AI21 specializes in developing enterprise AI solutions and has previously noted that Transformers should be considered as one option among model architectures, rather than the default choice. The company is developing foundational models based on its JAMBA architecture, which stands for Joint Attention and Mamba Architecture. This architecture builds on the Mamba framework developed by researchers at Princeton University and Carnegie Mellon University, offering faster inference speeds and longer context handling.

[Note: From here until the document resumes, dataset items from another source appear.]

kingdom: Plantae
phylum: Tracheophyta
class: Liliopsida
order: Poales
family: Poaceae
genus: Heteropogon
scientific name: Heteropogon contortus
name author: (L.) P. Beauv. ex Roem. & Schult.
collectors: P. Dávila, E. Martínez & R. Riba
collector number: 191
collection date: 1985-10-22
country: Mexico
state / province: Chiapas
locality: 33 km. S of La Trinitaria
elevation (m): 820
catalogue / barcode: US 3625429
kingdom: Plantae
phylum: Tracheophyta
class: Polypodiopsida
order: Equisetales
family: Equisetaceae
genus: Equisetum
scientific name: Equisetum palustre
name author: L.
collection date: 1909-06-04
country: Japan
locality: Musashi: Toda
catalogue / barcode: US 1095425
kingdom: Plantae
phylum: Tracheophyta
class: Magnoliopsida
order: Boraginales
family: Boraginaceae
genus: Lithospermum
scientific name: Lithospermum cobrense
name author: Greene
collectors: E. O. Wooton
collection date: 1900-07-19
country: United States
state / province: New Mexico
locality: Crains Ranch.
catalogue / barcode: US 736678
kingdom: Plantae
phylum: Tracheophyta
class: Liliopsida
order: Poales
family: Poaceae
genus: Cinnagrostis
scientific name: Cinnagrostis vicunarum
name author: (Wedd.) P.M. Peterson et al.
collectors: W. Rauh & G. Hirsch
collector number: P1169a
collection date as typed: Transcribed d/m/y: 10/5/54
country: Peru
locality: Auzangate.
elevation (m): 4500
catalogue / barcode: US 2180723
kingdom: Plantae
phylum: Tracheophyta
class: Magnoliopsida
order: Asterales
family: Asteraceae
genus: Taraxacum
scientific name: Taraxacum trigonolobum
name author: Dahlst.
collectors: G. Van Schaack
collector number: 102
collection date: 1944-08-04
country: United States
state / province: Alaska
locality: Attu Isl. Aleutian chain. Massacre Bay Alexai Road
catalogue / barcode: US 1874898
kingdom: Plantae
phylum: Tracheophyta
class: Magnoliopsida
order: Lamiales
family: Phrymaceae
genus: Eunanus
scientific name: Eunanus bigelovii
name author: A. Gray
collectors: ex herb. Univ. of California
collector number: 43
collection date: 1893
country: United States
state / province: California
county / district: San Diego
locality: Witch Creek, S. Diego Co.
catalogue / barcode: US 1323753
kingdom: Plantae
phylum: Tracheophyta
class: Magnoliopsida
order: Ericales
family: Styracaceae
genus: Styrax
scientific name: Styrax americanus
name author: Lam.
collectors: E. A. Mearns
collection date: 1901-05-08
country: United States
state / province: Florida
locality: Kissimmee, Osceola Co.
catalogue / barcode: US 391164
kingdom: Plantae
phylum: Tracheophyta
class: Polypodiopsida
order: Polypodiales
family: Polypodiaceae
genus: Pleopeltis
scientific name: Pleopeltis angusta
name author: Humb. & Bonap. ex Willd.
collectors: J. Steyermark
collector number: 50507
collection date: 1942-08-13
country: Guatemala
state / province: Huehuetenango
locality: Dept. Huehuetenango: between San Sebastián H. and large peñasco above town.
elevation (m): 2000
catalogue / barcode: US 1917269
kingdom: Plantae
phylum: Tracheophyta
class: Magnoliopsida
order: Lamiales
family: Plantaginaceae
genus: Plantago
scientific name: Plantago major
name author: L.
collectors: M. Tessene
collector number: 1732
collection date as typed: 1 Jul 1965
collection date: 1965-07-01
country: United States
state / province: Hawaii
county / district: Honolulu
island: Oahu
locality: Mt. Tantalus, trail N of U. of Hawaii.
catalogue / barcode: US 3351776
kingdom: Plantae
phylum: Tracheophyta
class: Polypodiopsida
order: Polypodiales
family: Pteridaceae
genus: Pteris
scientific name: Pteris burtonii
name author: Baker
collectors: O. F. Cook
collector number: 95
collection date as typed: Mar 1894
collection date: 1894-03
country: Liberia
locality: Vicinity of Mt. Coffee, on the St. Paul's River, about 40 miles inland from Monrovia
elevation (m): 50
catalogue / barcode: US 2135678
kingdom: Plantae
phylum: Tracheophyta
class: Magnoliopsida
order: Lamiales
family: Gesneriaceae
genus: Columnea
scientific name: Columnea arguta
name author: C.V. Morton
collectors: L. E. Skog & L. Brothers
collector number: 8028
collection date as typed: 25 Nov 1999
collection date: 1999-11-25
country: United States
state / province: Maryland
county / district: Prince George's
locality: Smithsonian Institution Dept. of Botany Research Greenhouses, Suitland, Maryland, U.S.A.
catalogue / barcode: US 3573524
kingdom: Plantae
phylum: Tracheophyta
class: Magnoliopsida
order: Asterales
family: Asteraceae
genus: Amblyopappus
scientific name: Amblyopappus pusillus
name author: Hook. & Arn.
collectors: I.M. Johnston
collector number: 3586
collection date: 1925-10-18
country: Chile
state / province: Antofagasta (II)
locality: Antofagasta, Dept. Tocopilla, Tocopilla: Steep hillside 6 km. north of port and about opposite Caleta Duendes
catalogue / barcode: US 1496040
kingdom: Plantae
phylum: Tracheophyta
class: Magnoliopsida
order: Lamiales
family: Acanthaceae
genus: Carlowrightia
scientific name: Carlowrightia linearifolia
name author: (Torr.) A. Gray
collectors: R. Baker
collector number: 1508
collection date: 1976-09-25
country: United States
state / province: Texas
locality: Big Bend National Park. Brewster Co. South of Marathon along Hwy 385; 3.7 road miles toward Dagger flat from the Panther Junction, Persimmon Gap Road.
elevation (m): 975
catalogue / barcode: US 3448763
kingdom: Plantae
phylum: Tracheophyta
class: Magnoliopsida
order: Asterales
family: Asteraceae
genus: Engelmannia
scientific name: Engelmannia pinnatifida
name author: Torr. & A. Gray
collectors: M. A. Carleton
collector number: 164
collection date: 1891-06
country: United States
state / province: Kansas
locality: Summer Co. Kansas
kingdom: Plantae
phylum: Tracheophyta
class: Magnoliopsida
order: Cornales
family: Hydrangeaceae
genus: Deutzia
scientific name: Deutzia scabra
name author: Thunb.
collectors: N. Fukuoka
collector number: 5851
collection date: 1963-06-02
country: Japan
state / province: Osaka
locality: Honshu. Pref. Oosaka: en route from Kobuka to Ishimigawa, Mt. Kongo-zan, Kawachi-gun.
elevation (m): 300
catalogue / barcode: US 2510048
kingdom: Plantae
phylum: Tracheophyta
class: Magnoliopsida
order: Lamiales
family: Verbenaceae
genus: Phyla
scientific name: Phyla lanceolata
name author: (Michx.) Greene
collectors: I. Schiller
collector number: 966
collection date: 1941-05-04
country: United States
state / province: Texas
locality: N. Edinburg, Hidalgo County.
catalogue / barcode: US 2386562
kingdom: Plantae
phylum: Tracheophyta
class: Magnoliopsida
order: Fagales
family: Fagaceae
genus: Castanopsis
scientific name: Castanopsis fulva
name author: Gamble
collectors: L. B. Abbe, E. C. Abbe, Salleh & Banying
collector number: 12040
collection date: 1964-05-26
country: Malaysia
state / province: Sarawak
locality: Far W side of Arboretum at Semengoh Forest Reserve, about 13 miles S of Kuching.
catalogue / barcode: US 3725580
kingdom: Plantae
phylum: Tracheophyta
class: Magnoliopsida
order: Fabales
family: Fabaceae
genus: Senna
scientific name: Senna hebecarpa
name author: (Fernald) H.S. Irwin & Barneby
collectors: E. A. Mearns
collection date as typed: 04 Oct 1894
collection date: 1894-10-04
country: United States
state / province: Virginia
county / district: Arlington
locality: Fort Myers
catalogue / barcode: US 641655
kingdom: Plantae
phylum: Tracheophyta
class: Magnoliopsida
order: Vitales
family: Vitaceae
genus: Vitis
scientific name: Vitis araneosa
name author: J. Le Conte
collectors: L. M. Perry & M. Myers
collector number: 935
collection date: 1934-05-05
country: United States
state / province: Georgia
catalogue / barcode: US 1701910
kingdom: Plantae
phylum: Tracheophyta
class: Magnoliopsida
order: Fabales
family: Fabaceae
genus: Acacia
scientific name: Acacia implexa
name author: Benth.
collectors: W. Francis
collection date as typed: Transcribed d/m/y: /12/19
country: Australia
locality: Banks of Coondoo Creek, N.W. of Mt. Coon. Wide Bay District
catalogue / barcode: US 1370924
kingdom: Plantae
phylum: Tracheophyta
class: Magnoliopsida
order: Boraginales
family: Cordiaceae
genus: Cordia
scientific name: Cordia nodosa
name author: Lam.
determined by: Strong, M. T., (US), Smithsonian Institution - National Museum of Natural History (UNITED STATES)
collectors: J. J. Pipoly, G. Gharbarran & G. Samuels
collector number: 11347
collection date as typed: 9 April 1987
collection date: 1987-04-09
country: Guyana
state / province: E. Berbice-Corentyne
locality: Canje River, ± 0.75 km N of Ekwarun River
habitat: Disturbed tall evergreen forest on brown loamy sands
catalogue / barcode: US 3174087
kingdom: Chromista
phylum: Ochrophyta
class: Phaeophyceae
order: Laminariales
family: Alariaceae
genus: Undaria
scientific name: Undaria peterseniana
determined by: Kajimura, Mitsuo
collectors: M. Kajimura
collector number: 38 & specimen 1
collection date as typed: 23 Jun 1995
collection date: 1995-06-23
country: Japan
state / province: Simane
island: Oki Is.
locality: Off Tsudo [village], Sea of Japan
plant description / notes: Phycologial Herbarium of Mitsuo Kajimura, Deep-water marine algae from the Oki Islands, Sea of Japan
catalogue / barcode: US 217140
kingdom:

Goshen mentioned that alternative architectures like Mamba and Jamba typically make agent structures more efficient and, importantly, more cost-effective. Models based on the Mamba architecture exhibit better memory performance, which aids agents, especially those connected to other models, in functioning more effectively.

He believes that AI agents are only now gaining popularity and that most agents are not yet production-ready because of the reliance on Transformer-based large language models (LLMs). Goshen noted that Transformer models have inherent randomness, leading to persistent errors and insufficient reliability.

This year, AI agents have emerged as one of the top trends in the enterprise AI sector. Several companies have launched AI agents and platforms to simplify agent development. For example, ServiceNow announced updates to its Now Assist AI platform, including an AI agent library; Salesforce introduced an agent team called Agentforce; and Slack began allowing users to integrate agents from companies like Salesforce, Cohere, Workday, Asana, and Adobe.

Despite the Transformer architecture becoming the default or standard choice for developing foundational models, such as OpenAI's GPT, experts like Goshen continue to strongly advocate for alternative architectures like Mamba. This is because Transformer models are expensive to run and cumbersome to operate.

The Mamba architecture can prioritize different data, assign weights to inputs, optimize memory usage, and leverage the processing power of GPUs. In recent months, other open-source AI developers have also started releasing Mamba-based models, such as Mistral's Codestral Mamba 7B and Falcon's Falcon Mamba 7B.

However, when selecting an AI architecture, enterprises must consider not only cost-effectiveness and reliability but also be cautious of flashy demonstrations that promise to solve numerous issues. Goshen warns that the current stage is still conducive to creating impressive demos, but there is still a considerable distance to the product phase. Businesses can use AI for research purposes, but it is not yet reliable enough to depend on for decision-making.